**Description of the task**: Each line of the data below containing "down" needs to be listed.

*** Data in this exercise Section Begins ***

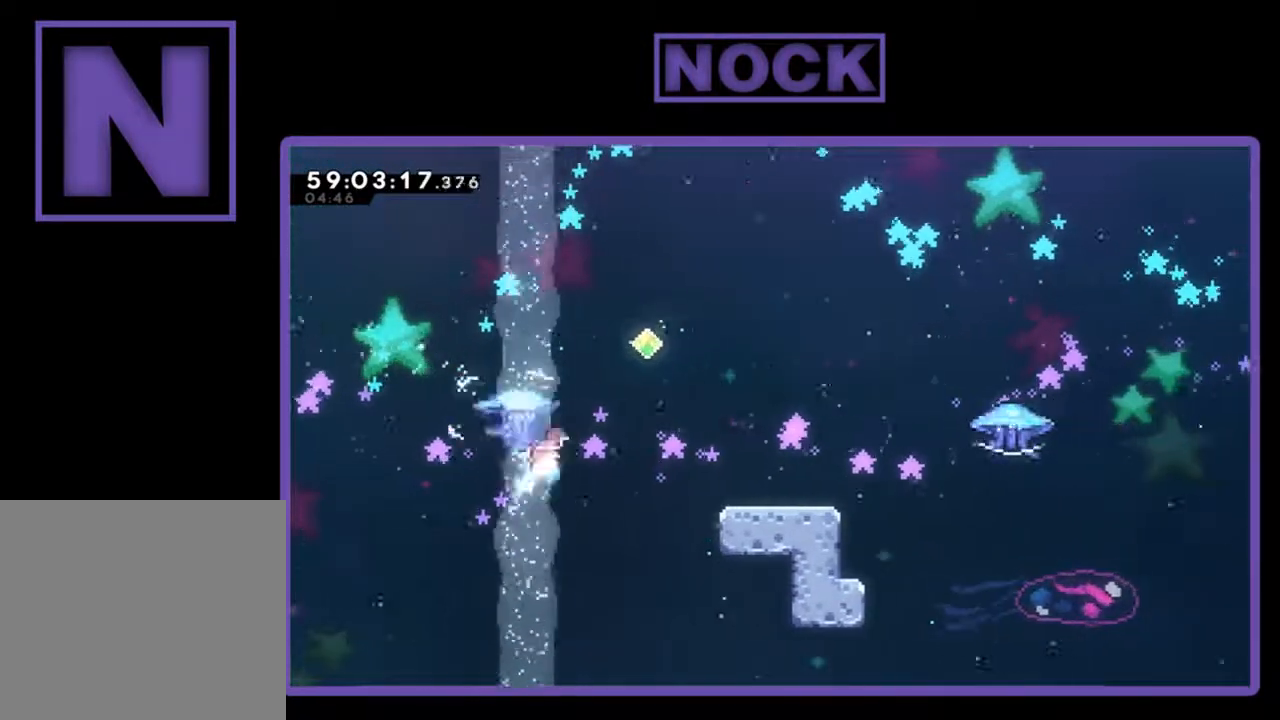
{"buttons": ["R2", "DPAD_RIGHT"], "left_stick": "center", "events": [[467, "CIRCLE", "up"], [467, "DPAD_UP", "up"]]}
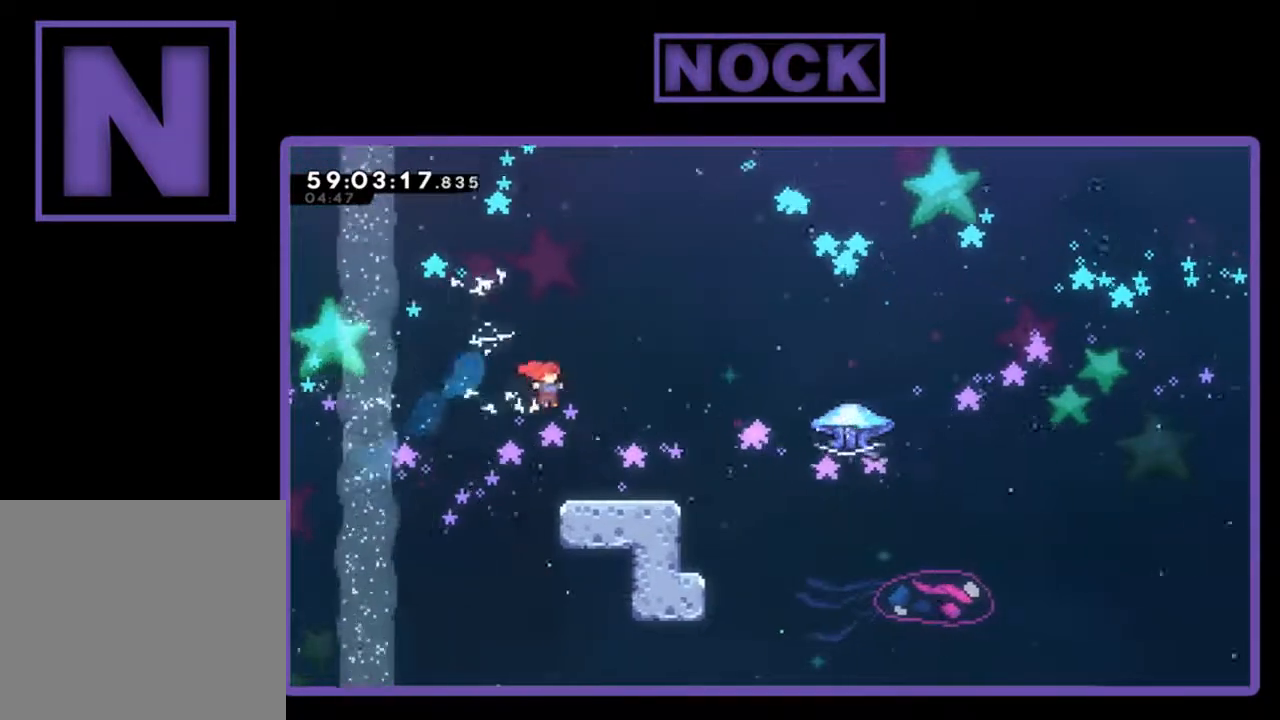
{"buttons": ["CROSS", "R2", "DPAD_RIGHT"], "left_stick": "center", "events": [[100, "DPAD_DOWN", "down"], [133, "CIRCLE", "down"], [300, "CIRCLE", "up"], [400, "CROSS", "down"], [433, "DPAD_DOWN", "up"]]}
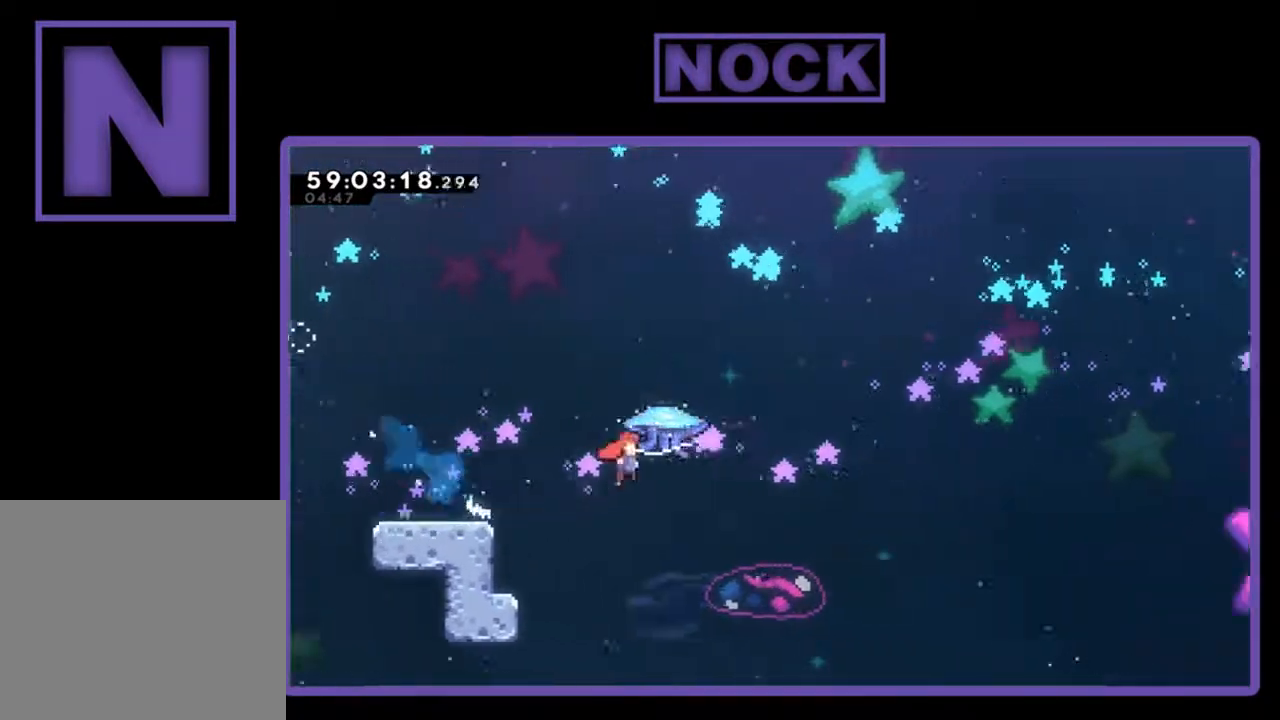
{"buttons": ["R2", "DPAD_RIGHT"], "left_stick": "center", "events": [[67, "CROSS", "up"]]}
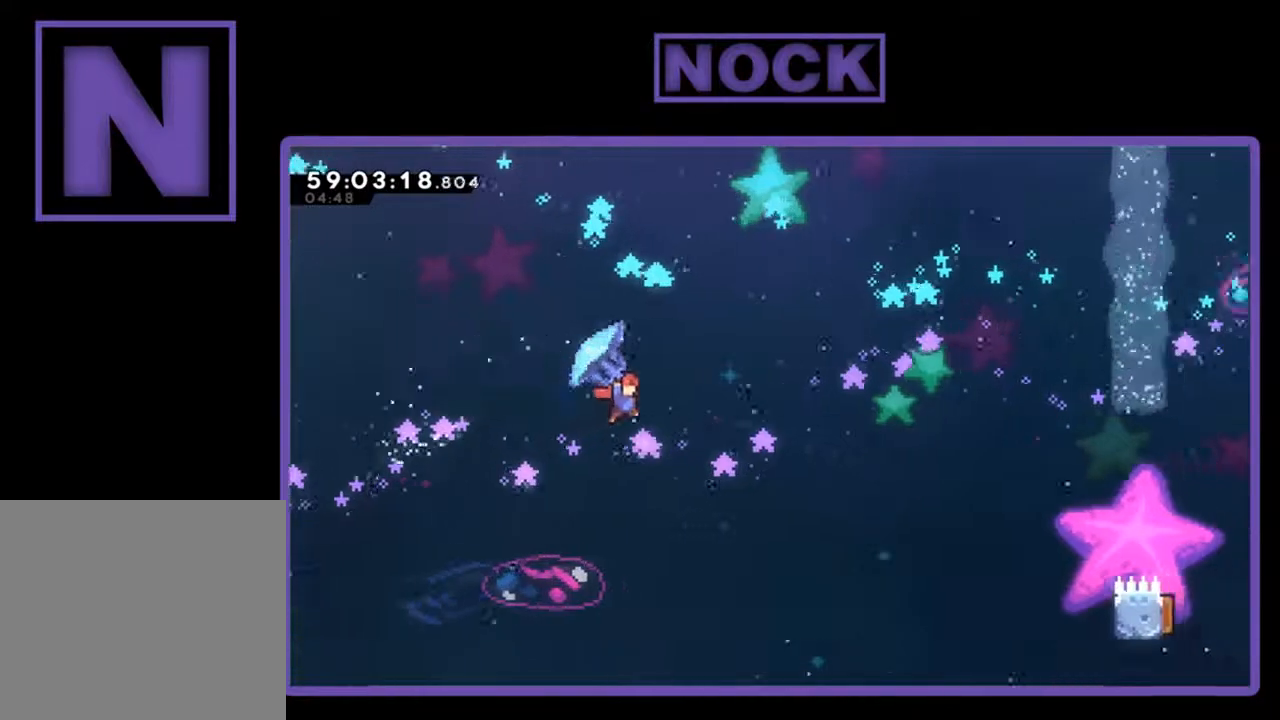
{"buttons": ["R2", "DPAD_RIGHT"], "left_stick": "center", "events": []}
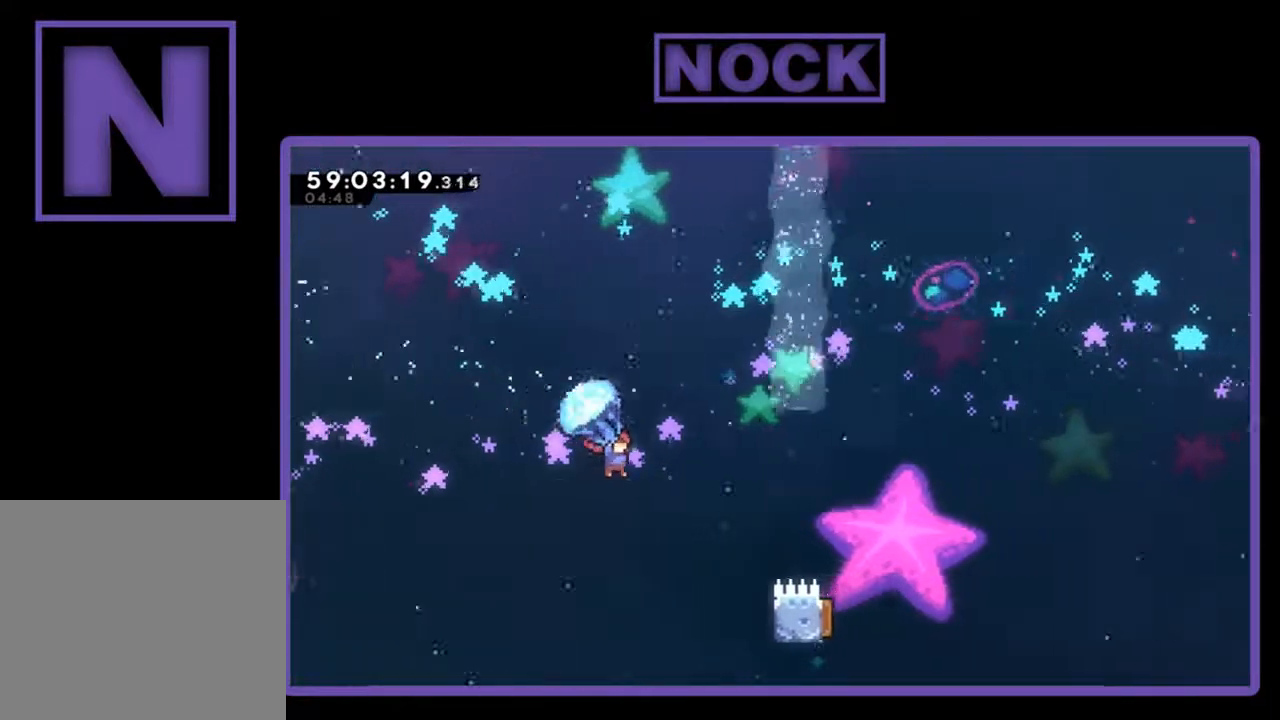
{"buttons": ["R2", "DPAD_RIGHT"], "left_stick": "center", "events": []}
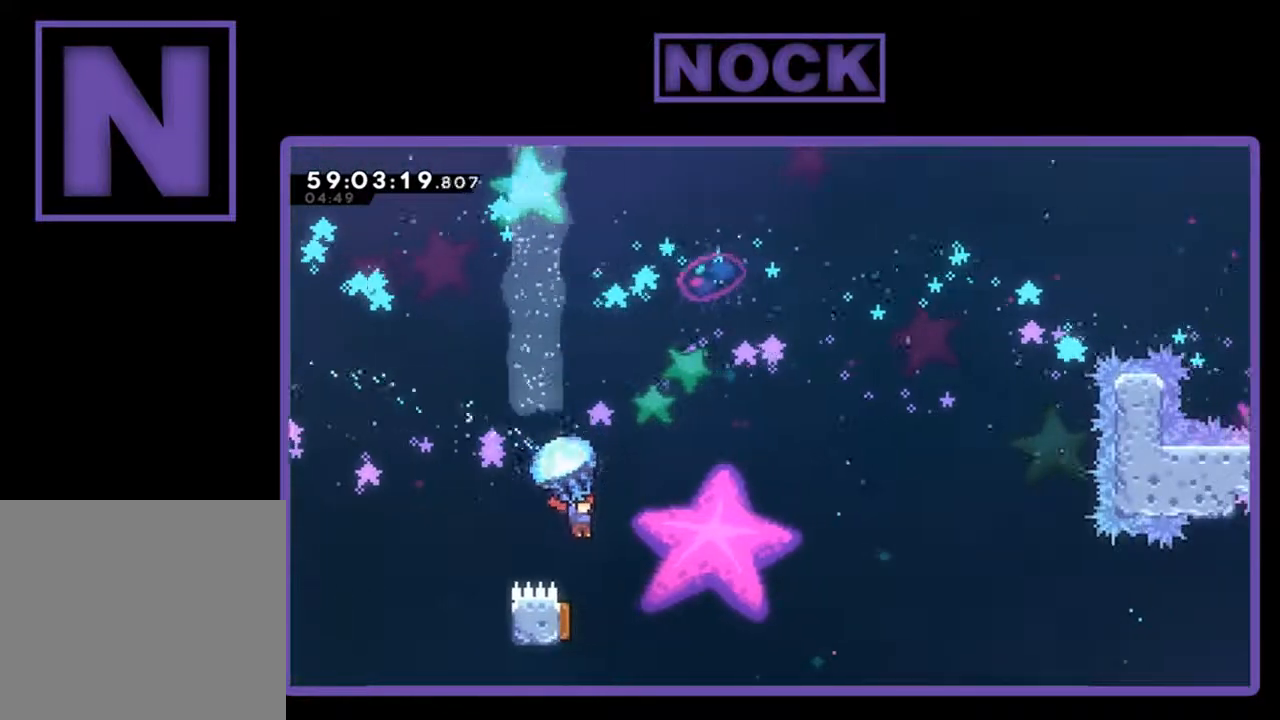
{"buttons": ["R2", "DPAD_UP", "DPAD_LEFT"], "left_stick": "center", "events": [[33, "DPAD_RIGHT", "up"], [33, "DPAD_UP", "down"], [100, "DPAD_LEFT", "down"]]}
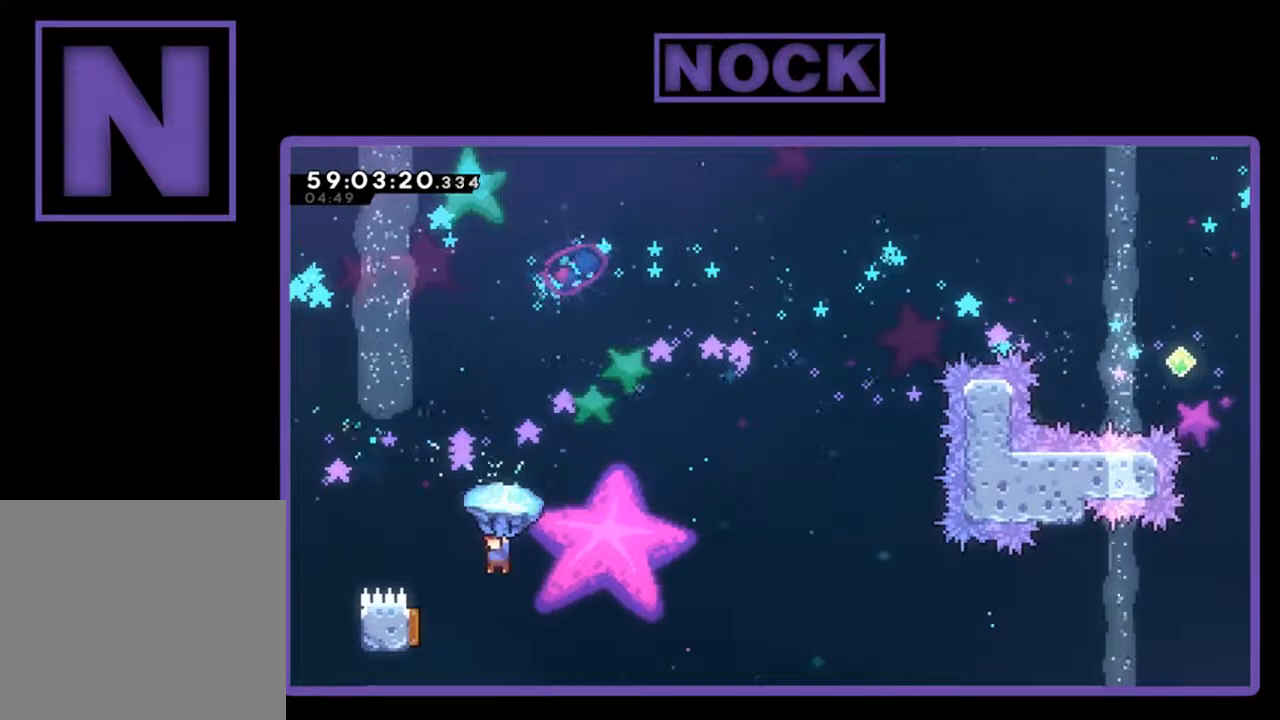
{"buttons": ["R2"], "left_stick": "center", "events": [[100, "DPAD_UP", "up"], [333, "DPAD_LEFT", "up"]]}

*** Data in this exercise Section Ends ***

**Solution**:
{"buttons": ["CROSS", "R2", "DPAD_RIGHT"], "left_stick": "center", "events": [[100, "DPAD_DOWN", "down"], [133, "CIRCLE", "down"], [300, "CIRCLE", "up"], [400, "CROSS", "down"], [433, "DPAD_DOWN", "up"]]}
{"buttons": ["R2", "DPAD_UP", "DPAD_LEFT"], "left_stick": "center", "events": [[33, "DPAD_RIGHT", "up"], [33, "DPAD_UP", "down"], [100, "DPAD_LEFT", "down"]]}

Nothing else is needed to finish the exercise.